Aunque siempre coletea el chascarrillo de que Barcelona no puede crecer más por esa misma razón, lo cierto es que a lo largo de su historia, desde que fuera solo el romano Monte Táber (la actual plaça Sant Jaume), ha ido zampándose municipios colindantes hasta ser una ciudad de 100 km2. Si ahora continuase ese plan de expansión, las ciudades que colonizase deberían valorar si prefieren conservar su identidad o pasar a tener el carnet de barceloneses. De momento, eso no parece ser un plan a corto plazo, pero todos esos municipios que bordean la capital catalana, la llamada corona metropolitana, sí tienen una ineludible relación con Barcelona. Es donde se debe ensanchar ese proyecto competitivo de ser una de las mejores ciudades del mundo. Una de las formas de cohesionar ese territorio vecino con la capital es a través de la movilidad. Y el tranvía podría ser una buena fórmula de unir, por ejemplo, L’Hospitalet con Badalona. Pero en esta ciudad este plan está maldito.
Esta semana se ha sabido que el Gobierno municipal ha vuelto a ser incapaz de consensuar con una mayoría la unión tranviaría de la Diagonal, la avenida que cruza Barcelona y que casaría de este a oeste la ciudad con un solo transporte. Desde que en 2004 se pusieran en marcha el Trambaix y el Trambesòs, no ha habido equipo municipal que consiguiera que este proyecto dejara de ser motivo de chantajes y reproches entre partidos políticos para convertirse en un plan que mejorara su relación con ciudades vecinas. Ya sucedió en 2010, cuando Jordi Hereu (PSC) propuso un referéndum para votar cómo reformar la Diagonal y encajar el tranvía en ella. Fue el pretexto para que el partido de la oposición, CiU, hundiera a un alcalde no electo y así hacerse con la vara de investidura. Lo consiguieron, pero en cuatro años tampoco hicieron un plan alternativo para sacar adelante una necesidad para barceloneses y municipios limítrofes.

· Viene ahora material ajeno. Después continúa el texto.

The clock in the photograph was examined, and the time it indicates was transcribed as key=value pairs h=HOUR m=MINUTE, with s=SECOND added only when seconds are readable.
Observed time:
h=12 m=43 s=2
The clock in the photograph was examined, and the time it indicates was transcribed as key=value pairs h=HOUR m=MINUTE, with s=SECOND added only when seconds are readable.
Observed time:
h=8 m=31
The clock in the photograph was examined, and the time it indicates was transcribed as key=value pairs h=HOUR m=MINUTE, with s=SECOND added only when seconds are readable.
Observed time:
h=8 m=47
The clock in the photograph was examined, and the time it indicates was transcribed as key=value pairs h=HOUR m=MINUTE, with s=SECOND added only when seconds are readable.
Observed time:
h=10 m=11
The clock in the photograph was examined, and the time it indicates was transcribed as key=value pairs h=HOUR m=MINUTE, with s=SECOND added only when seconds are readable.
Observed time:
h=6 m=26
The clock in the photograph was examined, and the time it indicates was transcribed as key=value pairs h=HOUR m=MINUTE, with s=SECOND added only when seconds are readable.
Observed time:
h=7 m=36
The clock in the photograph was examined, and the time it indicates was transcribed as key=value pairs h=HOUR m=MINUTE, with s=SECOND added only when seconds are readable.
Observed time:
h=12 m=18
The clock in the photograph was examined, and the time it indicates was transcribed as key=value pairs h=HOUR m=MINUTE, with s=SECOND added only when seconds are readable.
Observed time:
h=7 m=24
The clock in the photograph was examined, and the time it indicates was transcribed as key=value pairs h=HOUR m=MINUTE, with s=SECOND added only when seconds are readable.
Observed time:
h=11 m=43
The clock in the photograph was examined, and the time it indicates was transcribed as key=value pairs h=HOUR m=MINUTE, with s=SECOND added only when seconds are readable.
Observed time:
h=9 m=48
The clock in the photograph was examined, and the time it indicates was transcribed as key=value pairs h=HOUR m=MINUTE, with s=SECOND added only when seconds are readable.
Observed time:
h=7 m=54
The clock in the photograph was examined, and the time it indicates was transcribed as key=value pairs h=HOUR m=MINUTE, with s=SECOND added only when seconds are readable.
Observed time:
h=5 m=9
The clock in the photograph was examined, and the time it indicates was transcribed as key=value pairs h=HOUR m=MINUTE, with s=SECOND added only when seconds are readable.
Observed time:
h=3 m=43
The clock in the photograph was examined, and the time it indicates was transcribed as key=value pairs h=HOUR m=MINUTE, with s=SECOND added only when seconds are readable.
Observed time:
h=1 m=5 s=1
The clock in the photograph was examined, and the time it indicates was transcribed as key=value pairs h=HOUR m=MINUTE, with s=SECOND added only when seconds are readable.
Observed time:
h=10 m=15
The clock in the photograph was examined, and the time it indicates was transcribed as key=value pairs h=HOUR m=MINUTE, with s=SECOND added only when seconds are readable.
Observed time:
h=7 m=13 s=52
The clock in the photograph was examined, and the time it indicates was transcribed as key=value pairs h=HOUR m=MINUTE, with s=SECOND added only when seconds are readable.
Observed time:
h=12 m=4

Ahora, con Ada Colau, un equipo de gobierno con poco músculo (están en minoría tras la ruptura de pacto con PSC) también ha sido incapaz de que sus rivales políticos no la chantajeen con el tranvía, a un año de finalizar su legislatura. La culpa no es tanto de ella y su equipo, es de que todos los grupos políticos anden borrachos por conquistar “una de las mejores ciudades del mundo” y, sin embargo, hayan olvidado que su máxima no es alcanzar solo el poder, sino el arte de gobernar, es decir, resolver los problemas. Pero sus representantes políticos, sin distinción ideológica, han demostrado no estar a la altura de amar a Barcelona para que ningún barcelonés pierda. En vez de dignificarla, son culpables de empequeñecerla.